Ano passado, por exemplo, o Grêmio foi o campeão do segundo turno, com 43 pontos conquistados. Depois de virar o turno com apenas 20 pontos e na 16ª colocação, a equipe gaúcha, então comandada por Renato Gaúcho , conquistou uma vaga na Copa Libertadores, ao fazer o melhor segundo turno desde que o Brasileirão passou a ser disputado por 20 clubes.

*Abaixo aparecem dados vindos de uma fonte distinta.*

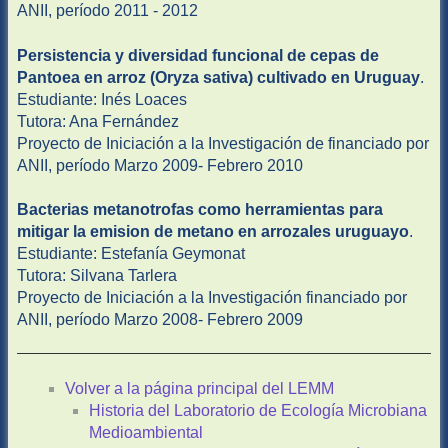
ANII, período 2011 - 2012
Persistencia y diversidad funcional de cepas de
Pantoea en arroz (Oryza sativa) cultivado en Uruguay
.
Estudiante: Inés Loaces
Tutora: Ana Fernández
Proyecto de Iniciación a la Investigación de financiado por
ANII, período Marzo 2009- Febrero 2010
Bacterias metanotrofas como herramientas para
mitigar la emision de metano en arrozales uruguayo
.
Estudiante: Estefanía Geymonat
Tutora: Silvana Tarlera
Proyecto de Iniciación a la Investigación financiado por
ANII, período Marzo 2008- Febrero 2009
Volver a la página principal del LEMM
Historia del Laboratorio de Ecología Microbiana
Medioambiental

Para reagir no Brasileirão, Cuca já achou os dois principais fatores que precisa mudar no Atlético-MG. Primeiro é o lado psicológico, já que o time se abate facilmente diante da primeira adversidade. “ Se ganha hoje (ontem), a torcida te apoiando e entendendo que o time estava fazendo por onde. E é tudo o que a gente quer. Não vou jogar fora o que foi feito na primeira etapa, vou tirar muito proveito disso, como também não vou jogar fora o que foi feito na segunda etapa. Temos muito trabalho em todos os sentidos, dentro e fora do campo também”.

Outro ponto é a questão física, tanto que o Atlético-MG buscou Carlinhos Neves, o preparador físico da seleção brasileira , para resolver o problema. “Fica nítido que não temos uma força de jogar os dois tempos iguais. Nosso segundo tempo, fisicamente não tem sido igual ao primeiro”.